A vanilla DFS template looks like:

def dfs(vertex):
    visited.add(vertex)
    for neighbor in adj_list[vertex]:
        if neighbor not in visited:
            dfs(neighbor)

For our problem, once we visit a “to” airport , we remove the edge [from, to]

def dfs(airport):
    while adj_list[airport]:
        destination = adj_list[airport].pop()	# airports are sorted in reverse order	
        dfs(destination)

Since we need to return an itinerary, we’ll need to store the airports being visited. But when should we store the airport? Our first instinct is to store an airport as soon as we’ve visited it. Let’s give it a try.

def dfs(airport):
    itinerary.append(airport)
    while adj_list[airport]:
        destination = adj.list[airport].pop()		
        dfs(destination)

Seems good! Except that we won’t get the correct ordering.

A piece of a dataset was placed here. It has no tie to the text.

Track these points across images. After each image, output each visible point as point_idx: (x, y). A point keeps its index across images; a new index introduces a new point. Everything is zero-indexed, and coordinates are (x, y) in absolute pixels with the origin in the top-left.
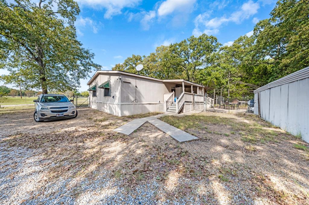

Again, consider the input: [[“JFK”,”KUL”],[“JFK”,”NRT”],[“NRT”,”JFK”]]

If we append an airport as soon as we visit it, we’ll get the itinerary [“JFK”,”KUL”,”NRT”,”JFK”] when it should be [“JFK”,”NRT”,”JFK”,”KUL”].

Notice that “KUL” has no adjacent airports (a sink). It must be last on the itinerary.

To figure out when we should append an airport, let’s check out the call stack of after dfs is called.

dfs (vertex)

dfs (neighbor of vertex)

dfs (neighbor of neighbor of vertex)

dfs (some sink vertex)

So the dfs calls are returned in the opposite order in which they are called:

dfs (some sink vertex) ————————————— KUL

dfs (neighbor of neighbor of vertex)

dfs (neighbor of vertex)

dfs (vertex) ————————————————– JFK

Knowing this, we can append an airport after visiting its neighbors and reverse the itinerary for our final result.

Our dfs function is:

def dfs(airport):
    while adj_list[airport]:
        destination = adj_list[airport].pop()		
        dfs(destination)
    itinerary.append(airport)

And our final solution is:

class Solution:
    def findItinerary(self, tickets: List[List[str]]) -> List[str]:
        def dfs(airport):					
            while adj_list[airport]:	
                destination = adj_list[airport].pop()	# use each ticket exactly once
                dfs(destination)					
            itinerary.append(airport)				    # add airport to itinerary
            
        itinerary = []
        adj_list = defaultdict(list)
        for src,dest in tickets:				        # build a graph of airports
            adj_list[src].append(dest)
        for airport in adj_list: 
            adj_list[airport] = sorted(adj_list[airport], reverse = True)
            
        dfs("JFK")						# start at JFK and fly to neighboring airports 
        return reversed(itinerary)

Now that you’ve learned how to use graphs for hashmap hopping, try Evaluate Division. You got this!